FIGS. 7 and 8 show a different embodiment of locking means for locking the print head in the sub-housing.
Referring to FIG. 7, print head 18 comprises a metal base 80 and a heat sink 81 fitted thereto. The head is seated with two shoulder portions 51, 52 on corresponding sections of bottom wall 47 of sub-housing 19. The exact lateral position of the print head in the sub-housing is obtained via register pins 53 and 54 as described hereinbefore. Heat sink 81 has a plurality of fins 82, the two outer fins being provided with ribs shown as 83 and 84. The heat sink can be a one piece component but can be assembled from different units as well.

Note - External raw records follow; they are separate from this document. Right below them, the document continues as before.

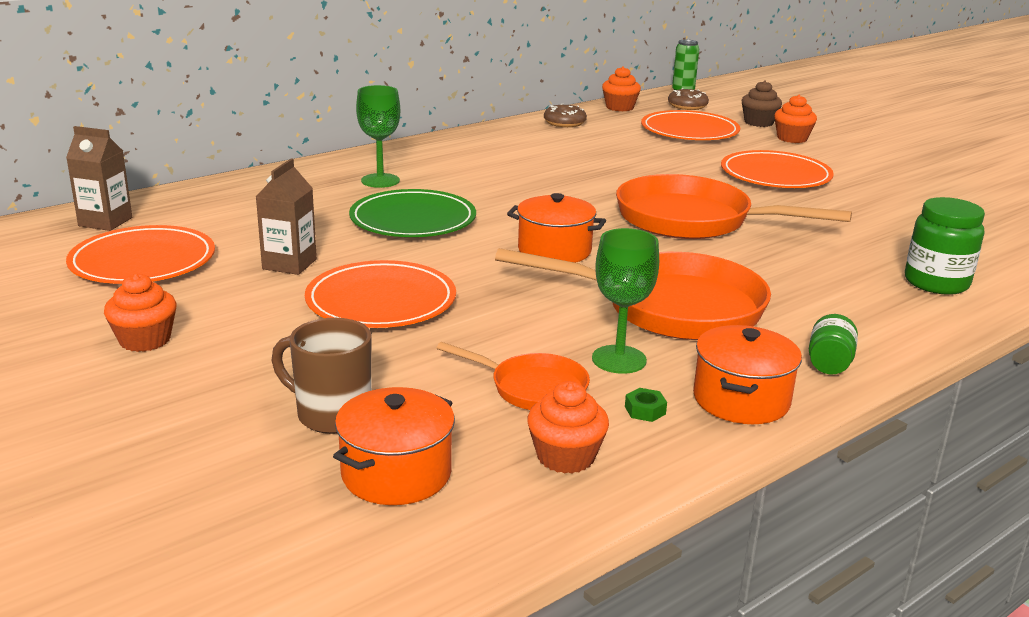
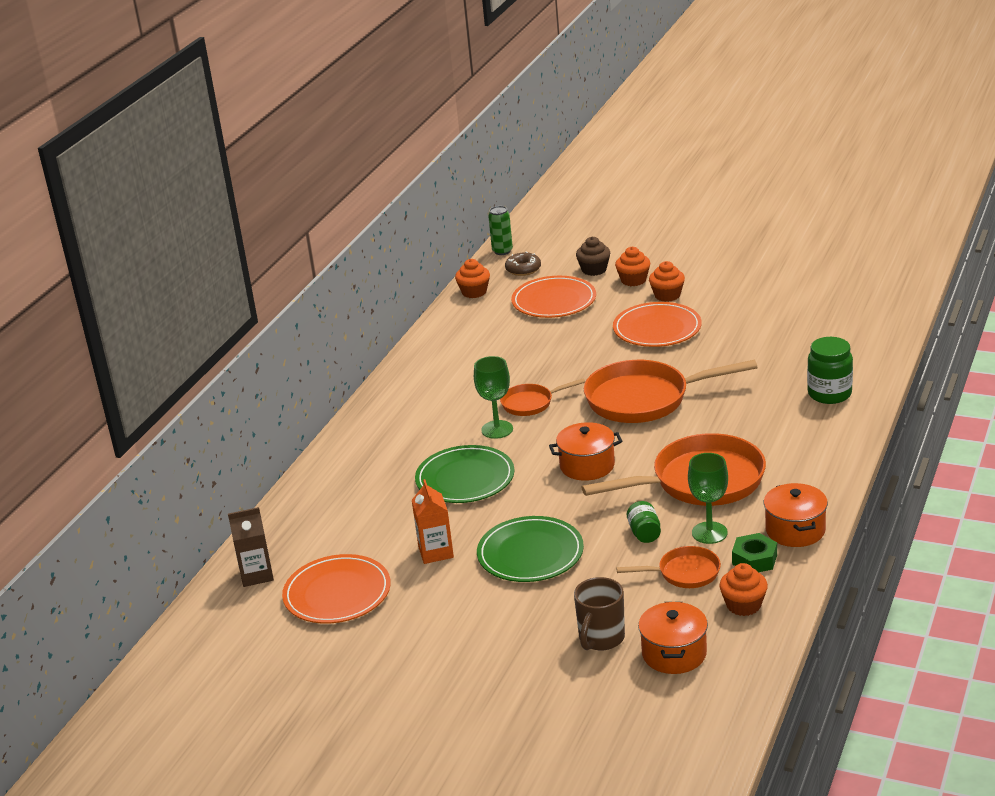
camera: 25 degrees left, 5 degrees up
orange cupcake [104,273,176,352] -> orange cupcake moved to [649,261,685,302]
brown carton [256,158,317,275] -> orange carton [412,479,454,564]
brown mug [272,318,372,434] -> brown mug turned 60 degrees counterclockwise [574,577,625,650]
orange plate [305,260,456,328] -> green plate [477,516,584,582]
green goblet [356,85,400,188] -> green goblet moved to [474,356,513,439]
brown donut [544,104,587,127] -> none
green nut [625,388,667,422] -> green nut [732,533,777,572], size x1.83
green jar [809,314,858,375] -> green jar moved to [627,501,661,543]
none -> orange pan [500,378,585,416]

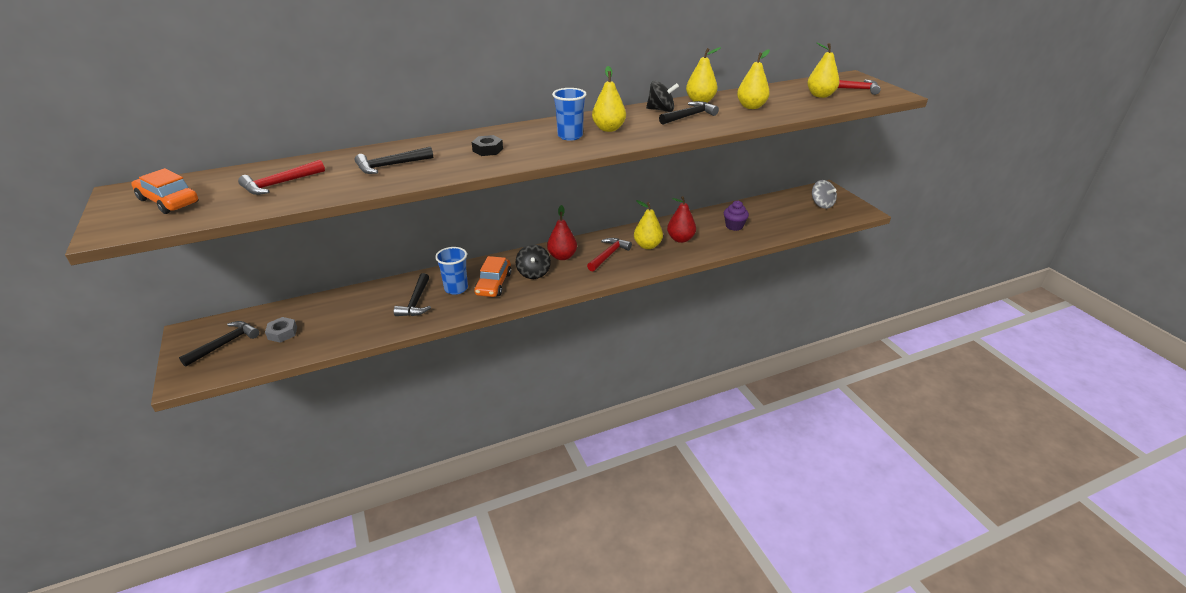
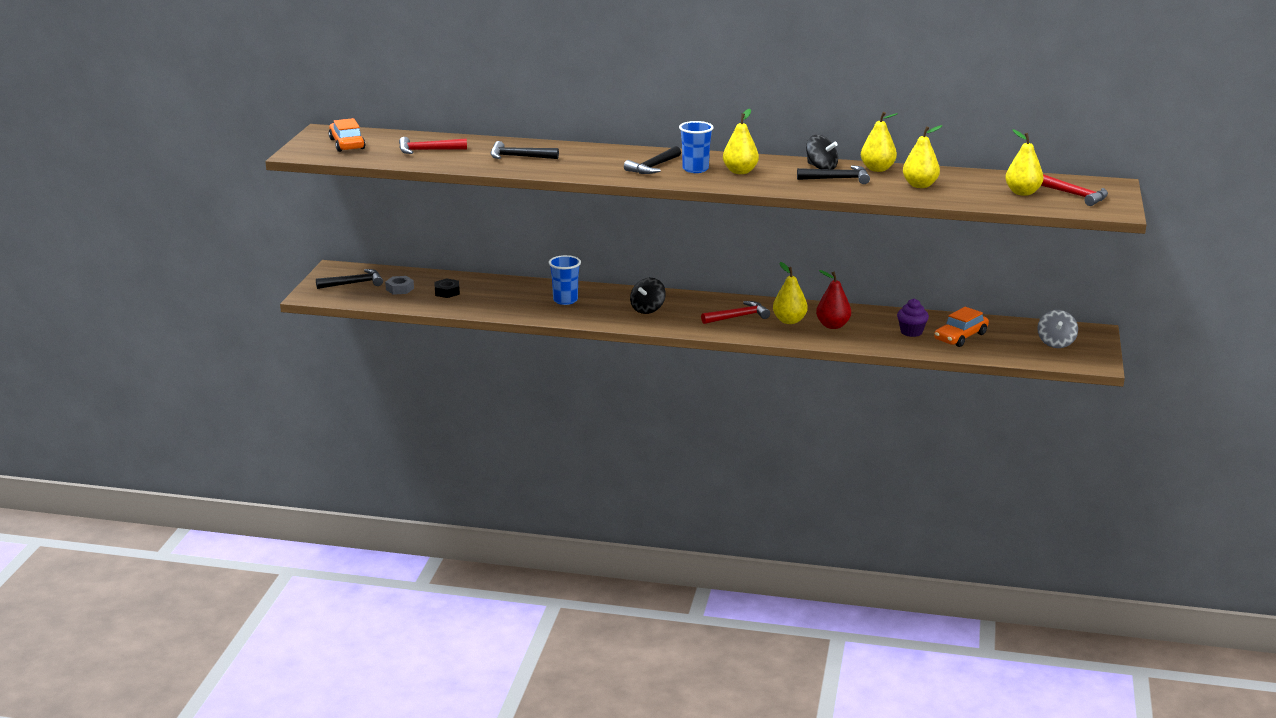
camera: 35 degrees right, 10 degrees down
black hammer [394,273,431,316] -> black hammer moved to [624,146,681,174]
black nut [472,135,503,156] -> black nut moved to [434,278,460,298]
orange car [474,256,511,297] -> orange car moved to [934,307,989,347]
red pear [547,205,577,260] -> none

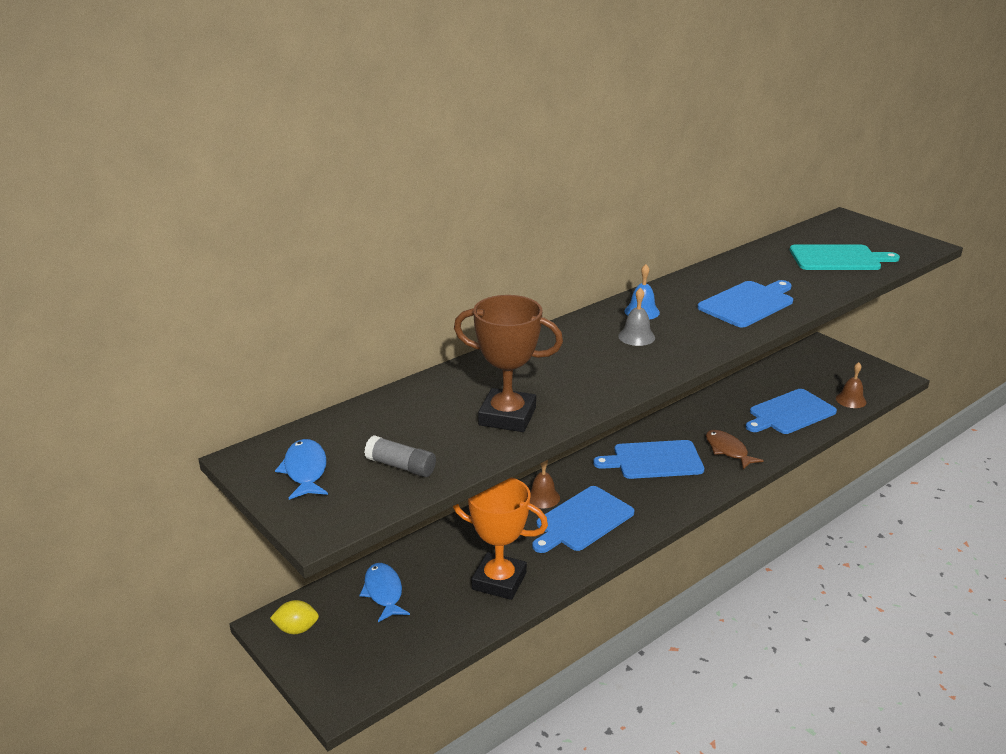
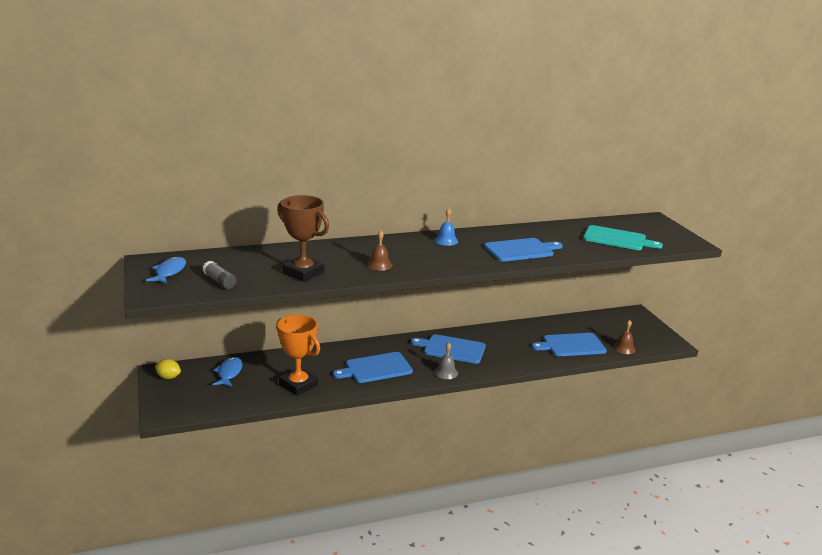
camera: 20 degrees right, 5 degrees down
brown bell [530,460,560,508] -> brown bell moved to [367,230,392,271]
grey bell [618,287,655,346] -> grey bell moved to [435,343,458,379]
brown fish [706,430,764,470] -> none

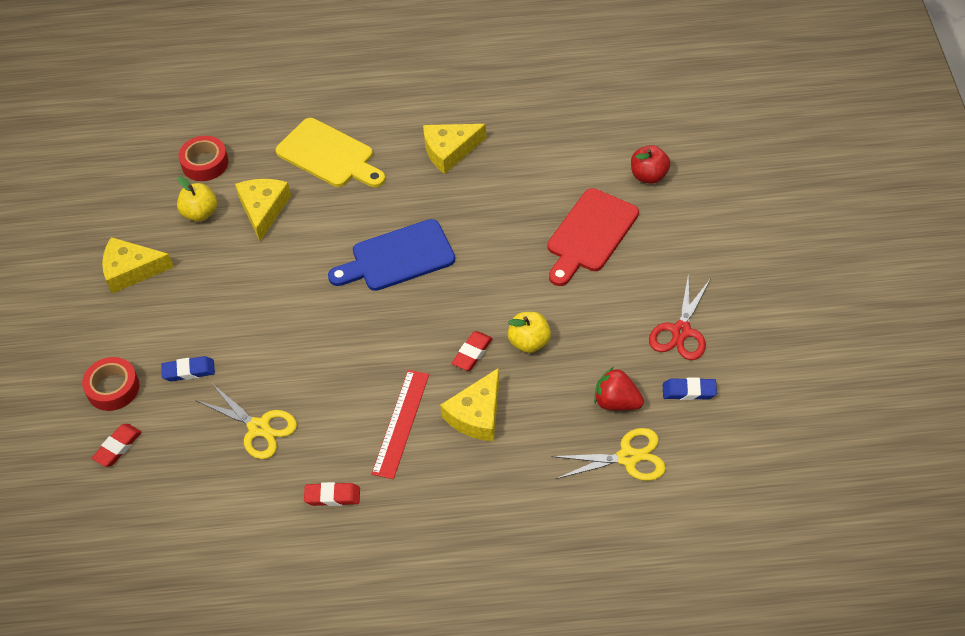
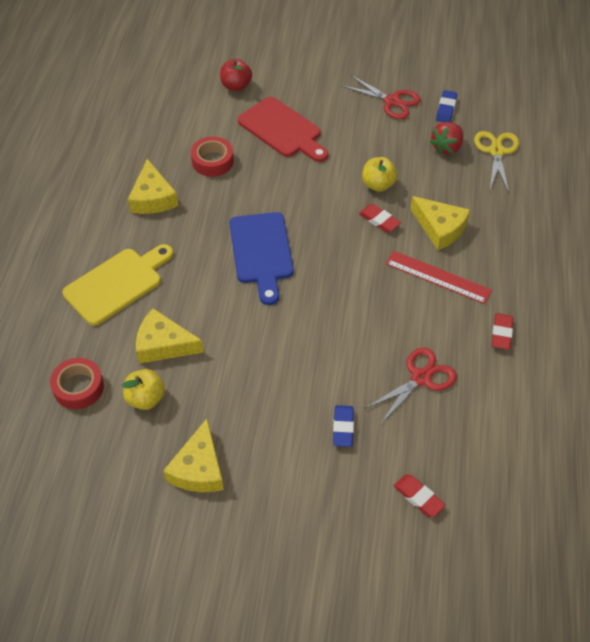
camera: 80 degrees left, 0 degrees up
red tape [82,357,140,411] -> red tape moved to [191,137,234,177]
yellow scissors [197,384,297,459] -> red scissors [365,348,457,425]

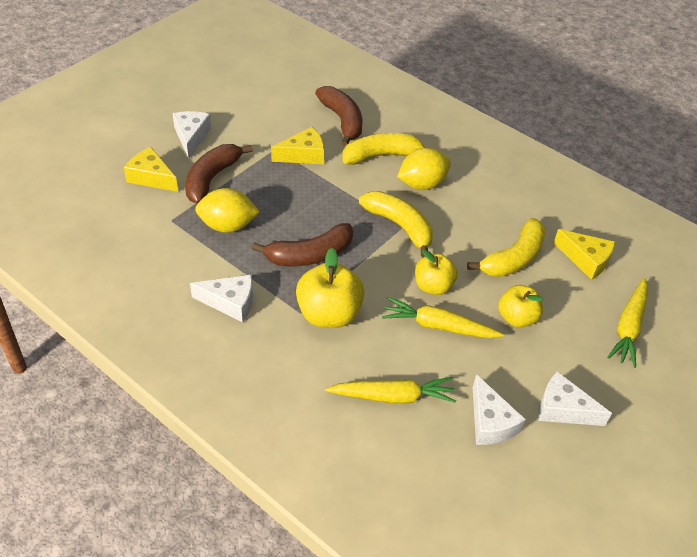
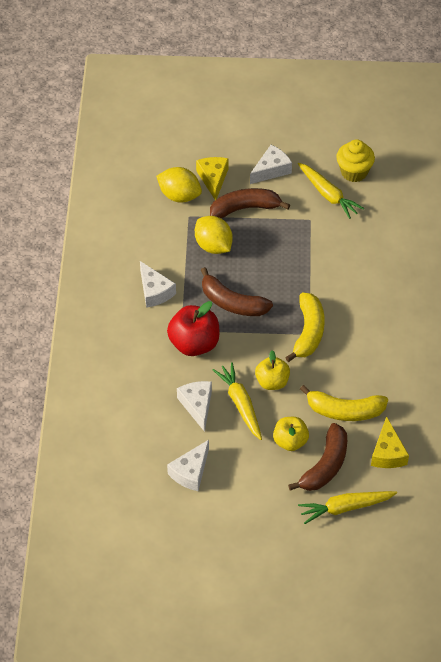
camera: 55 degrees right, 5 degrees up
yellow cheese [271,127,324,164] -> none
yellow apple [296,248,365,328] -> red apple [167,301,219,356]
brown banana [315,86,363,146] -> brown banana moved to [288,423,347,491]
yellow carrot [325,377,456,403] -> yellow carrot moved to [298,163,364,219]
yellow banana [342,133,426,165] -> none
yellow lemon [397,148,451,190] -> yellow lemon moved to [156,167,202,203]
white cheese [538,371,612,426] -> white cheese moved to [177,381,212,432]
none -> yellow cupcake [336,139,375,182]

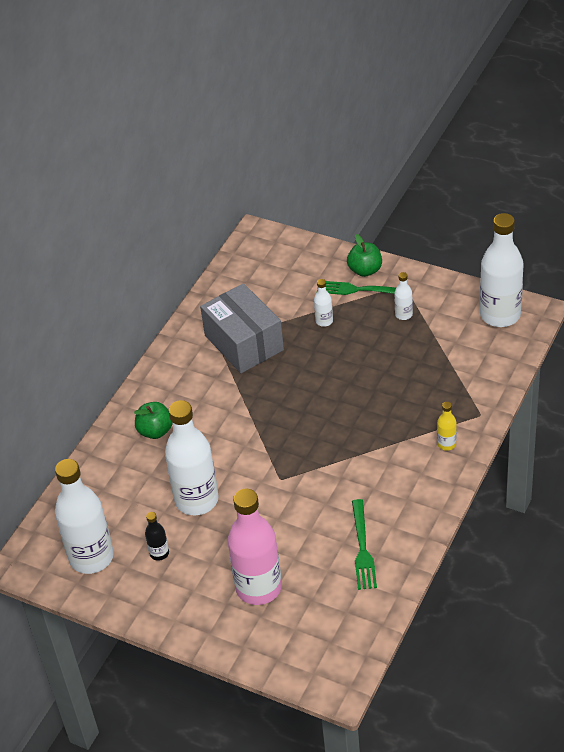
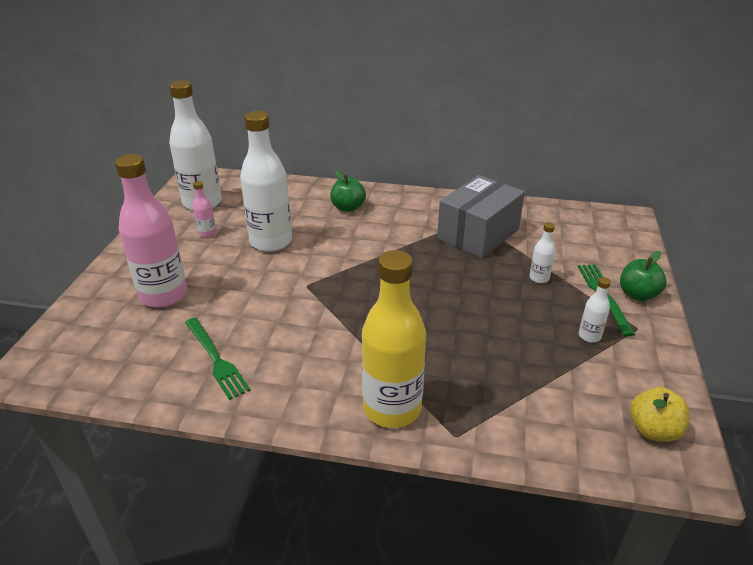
camera: 70 degrees right, 10 degrees down
black bottle [145,512,169,561] -> pink bottle [193,181,216,238]
green fork [352,499,377,590] -> green fork turned 105 degrees counterclockwise [185,318,251,400]
yellow bottle [437,402,457,451] -> yellow bottle [362,250,426,428], size x2.30
white bottle [480,213,524,327] -> yellow apple [630,387,690,442]

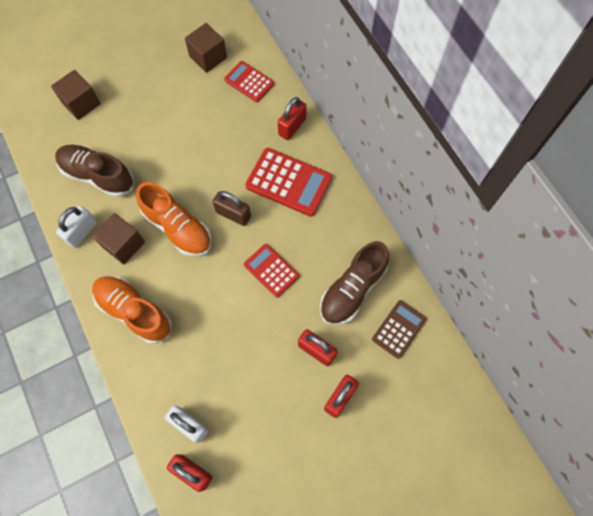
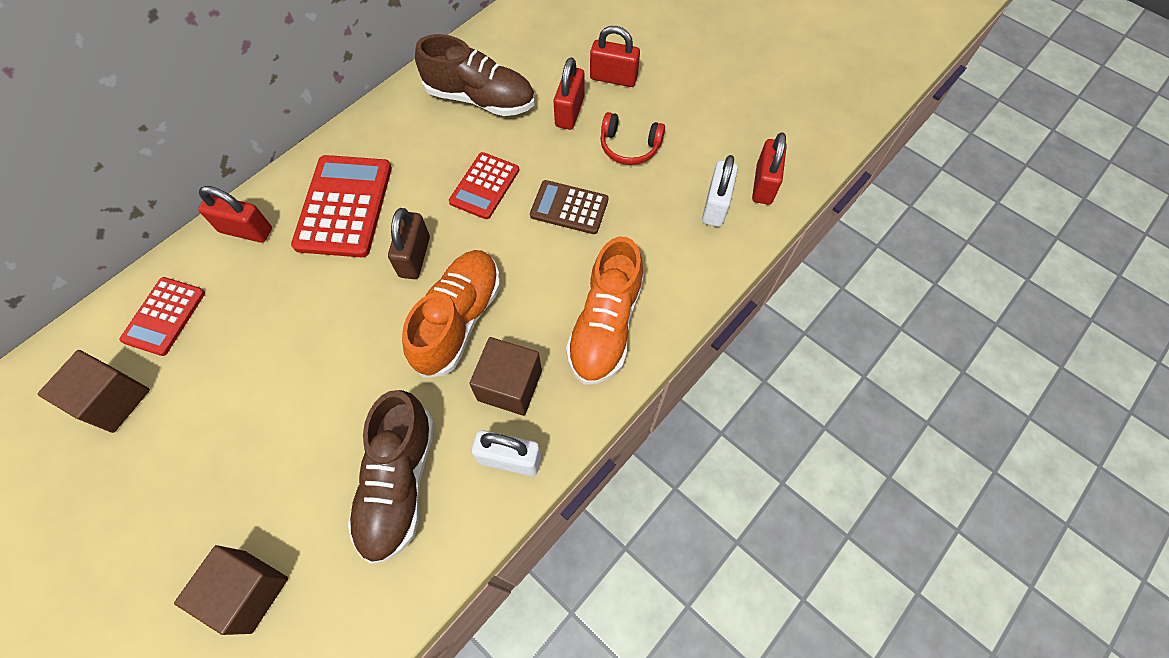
camera: 110 degrees left, 5 degrees down
brown calculator [372,300,427,359] -> brown calculator moved to [530,180,608,234]
none -> red headphones [600,112,665,165]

It is made by extrusion moulding, and so the width of ribs 83 and 84 equals the width of fins 82.
Sub-housing 19 is provided with two latches 86 and 87 fitted to pins 88 and 89 that are rotatable in inward extensions of corresponding walls of sub-housing 19. Pins 88 and 89 have levers 90 and 91 by means of which they can be pivoted over 90 degrees from an inoperative position as shown at the left-hand side of the figure, into a locking position as shown at the right-hand side. The levers are engageable by the operator's fingertip through an opening in the lateral wall of the sub-housing.
FIG. 8 is a section on line 8--8 of FIG. 7. Latch 87 has a slanting face 92 that permits the latch to slide under rib 84 as the latch is pivoted into its locking position while the printing head is held by hand into the sub-housing. Latch 87 also has a flat top face 93 which firmly engages the corresponding lower face of rib 84. This top face causes an upward pressure on rib 84, and thus on the head, under the bias of spring 92, which suitably is a spring disc, e.g. of the type Belleville disc. This upward pressure causes lateral end 52 of the head to be firmly seated on the corresponding portion of bottom wall 47 of housing 19. The same clamping force occurs at the opposite side of the head where spring 93 causes latch 86 (in its closed position) to engage rib 83.
The invention is not limited to the embodiments described hereinbefore.
The print head need not necessarily be mounted in a sub-housing for its cooling as described, but may as well be mounted freely in the main housing of the apparatus.
The print head can have at its rearside three shoulders or supporting points, thereby to ensure a three-points support for the head.
The supply and take-up rolls for the dye-donor ribbon need not necessarily be provided in a disposable cassette, but can also be supported in a dedicated frame, which is loaded by the operator with dye-donor ribbon outside of the apparatus. Suchlike arrangement is disclosed in our copending EP application no. 92 203 247.9 entitled "A dye ribbon package for use with a thermal printer and a method of loading the reloadable cassette of a thermal printer with a dye ribbon from a dye ribbon package", filed on 22.10.92.